Basic-helix-loop-helix (bHLH) transcription factors such as Neurog2 and Ascl1 can drive cell cycle exit and neuronal differentiation of competent cells. These proteins can influence neural cell cycle exit in part by modulating the Hippo/Yap pathway. We are interested in understanding these and other events regulated by bHLH proteins during neuronal differentiation. We use RNAi, RNAseq, and other methods to assess gene function.

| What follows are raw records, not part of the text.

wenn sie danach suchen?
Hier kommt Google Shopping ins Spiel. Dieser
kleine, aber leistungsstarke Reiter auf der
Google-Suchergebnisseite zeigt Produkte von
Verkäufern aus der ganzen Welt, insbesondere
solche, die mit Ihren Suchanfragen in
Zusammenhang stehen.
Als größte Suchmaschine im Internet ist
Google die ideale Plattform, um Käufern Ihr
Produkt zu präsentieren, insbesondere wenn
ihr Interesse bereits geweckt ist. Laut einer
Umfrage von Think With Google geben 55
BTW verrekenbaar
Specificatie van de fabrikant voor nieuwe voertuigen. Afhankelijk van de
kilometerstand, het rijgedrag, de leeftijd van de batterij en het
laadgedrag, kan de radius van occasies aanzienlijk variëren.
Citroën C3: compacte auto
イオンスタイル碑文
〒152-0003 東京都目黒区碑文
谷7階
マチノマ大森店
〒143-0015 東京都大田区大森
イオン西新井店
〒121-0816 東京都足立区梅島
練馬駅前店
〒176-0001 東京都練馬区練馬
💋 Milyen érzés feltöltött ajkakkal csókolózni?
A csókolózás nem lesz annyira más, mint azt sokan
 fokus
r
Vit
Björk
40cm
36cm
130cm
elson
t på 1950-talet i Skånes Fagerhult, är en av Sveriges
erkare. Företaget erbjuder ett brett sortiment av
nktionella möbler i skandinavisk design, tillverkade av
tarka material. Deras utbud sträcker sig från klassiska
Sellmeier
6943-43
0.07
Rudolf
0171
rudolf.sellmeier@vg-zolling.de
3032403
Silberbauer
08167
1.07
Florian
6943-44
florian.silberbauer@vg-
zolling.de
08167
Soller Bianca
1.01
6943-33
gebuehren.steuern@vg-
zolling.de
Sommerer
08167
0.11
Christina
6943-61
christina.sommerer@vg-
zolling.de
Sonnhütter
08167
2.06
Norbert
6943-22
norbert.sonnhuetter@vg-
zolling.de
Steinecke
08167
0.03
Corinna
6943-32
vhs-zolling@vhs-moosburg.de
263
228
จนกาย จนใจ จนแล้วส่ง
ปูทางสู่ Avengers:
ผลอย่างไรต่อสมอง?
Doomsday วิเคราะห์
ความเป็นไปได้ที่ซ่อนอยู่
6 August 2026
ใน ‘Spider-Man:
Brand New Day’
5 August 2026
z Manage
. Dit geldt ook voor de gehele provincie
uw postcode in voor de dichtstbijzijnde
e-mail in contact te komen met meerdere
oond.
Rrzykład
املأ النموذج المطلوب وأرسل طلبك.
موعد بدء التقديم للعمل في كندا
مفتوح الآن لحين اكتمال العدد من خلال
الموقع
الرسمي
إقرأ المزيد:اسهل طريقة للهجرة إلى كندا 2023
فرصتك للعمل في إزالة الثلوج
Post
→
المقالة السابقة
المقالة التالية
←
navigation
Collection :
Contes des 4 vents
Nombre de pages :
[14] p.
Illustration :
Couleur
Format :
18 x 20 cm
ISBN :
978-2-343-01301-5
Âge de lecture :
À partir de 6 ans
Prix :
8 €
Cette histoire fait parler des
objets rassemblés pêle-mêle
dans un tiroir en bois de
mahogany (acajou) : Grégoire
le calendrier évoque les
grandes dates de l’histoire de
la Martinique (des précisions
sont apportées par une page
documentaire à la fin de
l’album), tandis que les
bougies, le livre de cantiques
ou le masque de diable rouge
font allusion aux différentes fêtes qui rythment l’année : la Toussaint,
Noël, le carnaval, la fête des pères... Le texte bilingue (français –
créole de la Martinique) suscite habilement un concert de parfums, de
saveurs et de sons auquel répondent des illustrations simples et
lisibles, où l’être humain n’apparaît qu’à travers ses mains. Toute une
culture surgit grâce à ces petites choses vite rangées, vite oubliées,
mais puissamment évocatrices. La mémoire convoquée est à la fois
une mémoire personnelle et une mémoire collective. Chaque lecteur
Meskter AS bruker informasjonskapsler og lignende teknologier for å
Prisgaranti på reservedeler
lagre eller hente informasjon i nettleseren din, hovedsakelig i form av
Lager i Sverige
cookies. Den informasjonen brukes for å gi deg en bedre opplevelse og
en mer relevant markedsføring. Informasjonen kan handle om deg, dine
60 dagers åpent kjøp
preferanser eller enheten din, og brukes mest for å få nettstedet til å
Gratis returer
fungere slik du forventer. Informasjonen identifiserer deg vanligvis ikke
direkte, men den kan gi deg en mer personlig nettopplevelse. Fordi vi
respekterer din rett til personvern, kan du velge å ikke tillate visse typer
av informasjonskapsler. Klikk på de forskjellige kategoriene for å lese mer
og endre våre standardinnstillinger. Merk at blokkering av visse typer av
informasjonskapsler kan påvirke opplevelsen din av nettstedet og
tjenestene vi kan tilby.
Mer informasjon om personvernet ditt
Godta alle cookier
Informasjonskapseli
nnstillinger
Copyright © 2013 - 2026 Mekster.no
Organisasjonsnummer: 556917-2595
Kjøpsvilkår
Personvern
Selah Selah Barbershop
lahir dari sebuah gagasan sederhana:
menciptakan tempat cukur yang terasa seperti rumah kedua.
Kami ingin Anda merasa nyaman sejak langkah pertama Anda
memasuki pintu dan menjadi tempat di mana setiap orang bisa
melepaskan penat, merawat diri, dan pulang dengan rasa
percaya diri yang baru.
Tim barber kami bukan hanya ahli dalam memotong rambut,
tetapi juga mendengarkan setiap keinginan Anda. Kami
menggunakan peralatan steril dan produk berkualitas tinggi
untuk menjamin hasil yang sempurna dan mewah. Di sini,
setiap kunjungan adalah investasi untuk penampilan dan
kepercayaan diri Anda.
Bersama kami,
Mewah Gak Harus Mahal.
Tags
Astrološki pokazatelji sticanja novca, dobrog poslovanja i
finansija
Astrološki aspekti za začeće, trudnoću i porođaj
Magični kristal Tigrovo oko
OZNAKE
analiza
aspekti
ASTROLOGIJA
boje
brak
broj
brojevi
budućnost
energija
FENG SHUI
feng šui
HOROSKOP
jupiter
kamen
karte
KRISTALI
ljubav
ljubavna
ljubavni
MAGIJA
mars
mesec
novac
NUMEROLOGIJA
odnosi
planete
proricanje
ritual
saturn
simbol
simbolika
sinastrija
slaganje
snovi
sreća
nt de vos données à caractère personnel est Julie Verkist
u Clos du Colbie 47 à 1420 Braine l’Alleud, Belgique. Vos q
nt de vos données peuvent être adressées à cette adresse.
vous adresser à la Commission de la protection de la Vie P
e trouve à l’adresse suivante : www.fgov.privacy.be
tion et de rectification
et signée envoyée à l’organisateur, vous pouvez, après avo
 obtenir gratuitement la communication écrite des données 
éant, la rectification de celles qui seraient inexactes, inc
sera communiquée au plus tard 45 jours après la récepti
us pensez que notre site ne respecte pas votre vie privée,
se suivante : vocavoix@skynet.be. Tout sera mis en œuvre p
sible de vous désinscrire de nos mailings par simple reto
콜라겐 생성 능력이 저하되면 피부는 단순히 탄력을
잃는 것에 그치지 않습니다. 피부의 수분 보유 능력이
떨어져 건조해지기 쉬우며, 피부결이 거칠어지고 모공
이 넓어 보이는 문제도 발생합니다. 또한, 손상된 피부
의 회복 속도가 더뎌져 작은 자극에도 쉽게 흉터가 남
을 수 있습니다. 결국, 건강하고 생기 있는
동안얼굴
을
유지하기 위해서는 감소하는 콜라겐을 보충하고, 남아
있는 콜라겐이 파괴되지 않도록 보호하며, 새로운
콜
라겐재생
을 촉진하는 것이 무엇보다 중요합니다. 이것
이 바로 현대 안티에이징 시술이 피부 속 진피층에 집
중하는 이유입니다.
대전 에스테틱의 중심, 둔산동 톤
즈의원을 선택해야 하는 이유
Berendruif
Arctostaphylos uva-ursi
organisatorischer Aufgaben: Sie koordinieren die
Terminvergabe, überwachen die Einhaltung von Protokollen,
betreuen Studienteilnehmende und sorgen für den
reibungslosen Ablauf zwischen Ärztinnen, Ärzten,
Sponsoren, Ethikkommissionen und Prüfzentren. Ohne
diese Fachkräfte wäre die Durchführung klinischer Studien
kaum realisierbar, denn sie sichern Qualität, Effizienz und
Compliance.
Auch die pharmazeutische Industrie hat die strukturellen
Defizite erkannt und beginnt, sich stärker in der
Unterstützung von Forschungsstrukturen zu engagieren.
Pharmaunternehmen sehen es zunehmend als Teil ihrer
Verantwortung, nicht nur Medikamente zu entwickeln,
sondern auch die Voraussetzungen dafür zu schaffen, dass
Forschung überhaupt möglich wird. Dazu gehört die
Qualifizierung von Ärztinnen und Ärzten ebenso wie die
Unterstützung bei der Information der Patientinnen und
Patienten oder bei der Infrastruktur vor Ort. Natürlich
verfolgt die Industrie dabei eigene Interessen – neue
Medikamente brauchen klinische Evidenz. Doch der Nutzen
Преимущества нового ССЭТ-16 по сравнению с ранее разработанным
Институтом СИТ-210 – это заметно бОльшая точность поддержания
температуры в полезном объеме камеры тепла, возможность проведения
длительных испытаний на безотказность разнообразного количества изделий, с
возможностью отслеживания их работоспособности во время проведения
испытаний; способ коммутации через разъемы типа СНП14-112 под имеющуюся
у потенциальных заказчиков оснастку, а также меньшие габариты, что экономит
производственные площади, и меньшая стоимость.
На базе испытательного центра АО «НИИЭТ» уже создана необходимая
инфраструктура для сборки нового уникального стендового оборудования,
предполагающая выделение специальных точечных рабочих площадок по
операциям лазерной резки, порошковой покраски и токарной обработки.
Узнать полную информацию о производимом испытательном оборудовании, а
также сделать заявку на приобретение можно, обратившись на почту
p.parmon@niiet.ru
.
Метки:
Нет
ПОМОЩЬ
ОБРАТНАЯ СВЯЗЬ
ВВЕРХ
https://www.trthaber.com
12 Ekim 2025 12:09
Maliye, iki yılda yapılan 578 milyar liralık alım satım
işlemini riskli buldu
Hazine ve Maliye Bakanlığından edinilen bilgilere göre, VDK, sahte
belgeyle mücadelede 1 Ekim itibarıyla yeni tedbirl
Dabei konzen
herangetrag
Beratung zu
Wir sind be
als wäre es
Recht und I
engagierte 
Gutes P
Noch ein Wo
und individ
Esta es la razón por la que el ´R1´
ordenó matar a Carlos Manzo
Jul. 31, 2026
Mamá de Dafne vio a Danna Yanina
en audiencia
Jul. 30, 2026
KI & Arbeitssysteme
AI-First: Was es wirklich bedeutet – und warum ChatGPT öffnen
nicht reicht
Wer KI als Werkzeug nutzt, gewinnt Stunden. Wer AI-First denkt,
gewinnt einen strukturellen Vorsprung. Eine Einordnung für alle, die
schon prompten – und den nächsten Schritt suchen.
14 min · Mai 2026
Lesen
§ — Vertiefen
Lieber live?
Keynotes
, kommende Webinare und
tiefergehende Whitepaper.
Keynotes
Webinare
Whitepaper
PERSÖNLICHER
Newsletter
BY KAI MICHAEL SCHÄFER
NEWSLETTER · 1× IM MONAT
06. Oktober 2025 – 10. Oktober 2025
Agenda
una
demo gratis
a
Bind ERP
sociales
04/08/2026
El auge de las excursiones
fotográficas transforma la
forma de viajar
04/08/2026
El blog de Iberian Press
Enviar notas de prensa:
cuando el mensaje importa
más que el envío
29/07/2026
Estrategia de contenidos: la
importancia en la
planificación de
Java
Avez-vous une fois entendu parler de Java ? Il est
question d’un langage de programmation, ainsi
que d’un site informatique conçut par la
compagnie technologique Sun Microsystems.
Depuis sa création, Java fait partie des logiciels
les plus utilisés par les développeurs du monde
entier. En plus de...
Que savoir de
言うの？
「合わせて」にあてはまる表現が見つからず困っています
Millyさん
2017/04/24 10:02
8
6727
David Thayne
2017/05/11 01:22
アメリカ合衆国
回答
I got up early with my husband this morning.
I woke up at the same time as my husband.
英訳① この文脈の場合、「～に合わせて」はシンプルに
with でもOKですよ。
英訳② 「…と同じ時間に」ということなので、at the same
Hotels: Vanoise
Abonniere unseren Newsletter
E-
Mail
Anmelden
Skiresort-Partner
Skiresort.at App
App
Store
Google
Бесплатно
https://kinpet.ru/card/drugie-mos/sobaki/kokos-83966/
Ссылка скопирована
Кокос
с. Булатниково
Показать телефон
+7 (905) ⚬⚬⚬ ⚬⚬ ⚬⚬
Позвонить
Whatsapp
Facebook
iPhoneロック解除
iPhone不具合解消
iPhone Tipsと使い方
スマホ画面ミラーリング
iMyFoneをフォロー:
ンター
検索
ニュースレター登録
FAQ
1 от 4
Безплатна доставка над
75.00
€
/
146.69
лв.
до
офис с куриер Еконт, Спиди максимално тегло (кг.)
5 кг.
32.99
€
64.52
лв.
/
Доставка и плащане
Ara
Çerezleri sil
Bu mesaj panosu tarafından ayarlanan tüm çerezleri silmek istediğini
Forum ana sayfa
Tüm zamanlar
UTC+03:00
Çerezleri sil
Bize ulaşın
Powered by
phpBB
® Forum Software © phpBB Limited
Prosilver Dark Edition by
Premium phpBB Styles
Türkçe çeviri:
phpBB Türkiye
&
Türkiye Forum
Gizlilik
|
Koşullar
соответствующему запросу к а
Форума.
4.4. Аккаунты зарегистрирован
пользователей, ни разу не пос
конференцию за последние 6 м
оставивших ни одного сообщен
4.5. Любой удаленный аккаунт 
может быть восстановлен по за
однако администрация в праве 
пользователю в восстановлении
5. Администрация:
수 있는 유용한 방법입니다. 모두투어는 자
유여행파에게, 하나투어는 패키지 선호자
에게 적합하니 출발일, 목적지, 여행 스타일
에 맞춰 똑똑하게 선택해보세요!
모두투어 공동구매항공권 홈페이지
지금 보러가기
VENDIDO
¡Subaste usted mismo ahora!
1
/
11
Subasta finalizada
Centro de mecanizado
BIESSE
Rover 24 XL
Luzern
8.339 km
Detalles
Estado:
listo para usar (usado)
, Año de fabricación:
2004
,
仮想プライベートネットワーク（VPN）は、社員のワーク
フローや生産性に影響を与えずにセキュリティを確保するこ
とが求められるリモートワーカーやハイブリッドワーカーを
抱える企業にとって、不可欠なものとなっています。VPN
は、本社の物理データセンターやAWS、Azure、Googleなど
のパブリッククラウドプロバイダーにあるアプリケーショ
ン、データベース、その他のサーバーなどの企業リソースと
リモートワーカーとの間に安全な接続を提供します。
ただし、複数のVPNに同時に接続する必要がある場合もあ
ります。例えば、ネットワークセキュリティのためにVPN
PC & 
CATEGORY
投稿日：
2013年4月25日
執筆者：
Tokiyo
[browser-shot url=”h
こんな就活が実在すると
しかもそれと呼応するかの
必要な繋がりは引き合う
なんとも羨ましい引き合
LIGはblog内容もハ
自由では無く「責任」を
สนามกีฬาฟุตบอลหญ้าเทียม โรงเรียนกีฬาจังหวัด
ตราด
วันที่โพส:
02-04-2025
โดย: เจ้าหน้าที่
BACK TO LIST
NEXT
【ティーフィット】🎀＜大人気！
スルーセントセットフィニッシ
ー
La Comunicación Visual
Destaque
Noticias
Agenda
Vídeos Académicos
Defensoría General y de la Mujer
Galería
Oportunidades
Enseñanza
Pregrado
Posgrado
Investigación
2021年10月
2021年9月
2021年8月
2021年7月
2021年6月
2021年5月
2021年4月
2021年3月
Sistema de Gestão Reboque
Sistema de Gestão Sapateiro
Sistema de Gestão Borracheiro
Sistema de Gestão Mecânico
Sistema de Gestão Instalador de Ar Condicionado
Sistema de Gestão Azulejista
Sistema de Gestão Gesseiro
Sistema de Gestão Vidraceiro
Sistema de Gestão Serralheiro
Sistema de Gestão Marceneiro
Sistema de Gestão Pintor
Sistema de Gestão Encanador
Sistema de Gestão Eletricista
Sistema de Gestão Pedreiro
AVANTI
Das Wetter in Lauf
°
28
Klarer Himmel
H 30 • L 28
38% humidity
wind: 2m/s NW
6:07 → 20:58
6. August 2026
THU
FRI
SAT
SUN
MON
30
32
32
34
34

MicroRNAs are endogenous small RNAs that regulate gene expression at the level of RNA stability and translation, with critical roles in neural development. We are profiling microRNA expression by deep sequencing, as well as using protein-RNA crosslinking and sequencing (PAR-CLIP) to identify microRNA targets in the CNS and other systems. We are particularly interested in identifying microRNAs involved in the formation or function of specific types of neurons.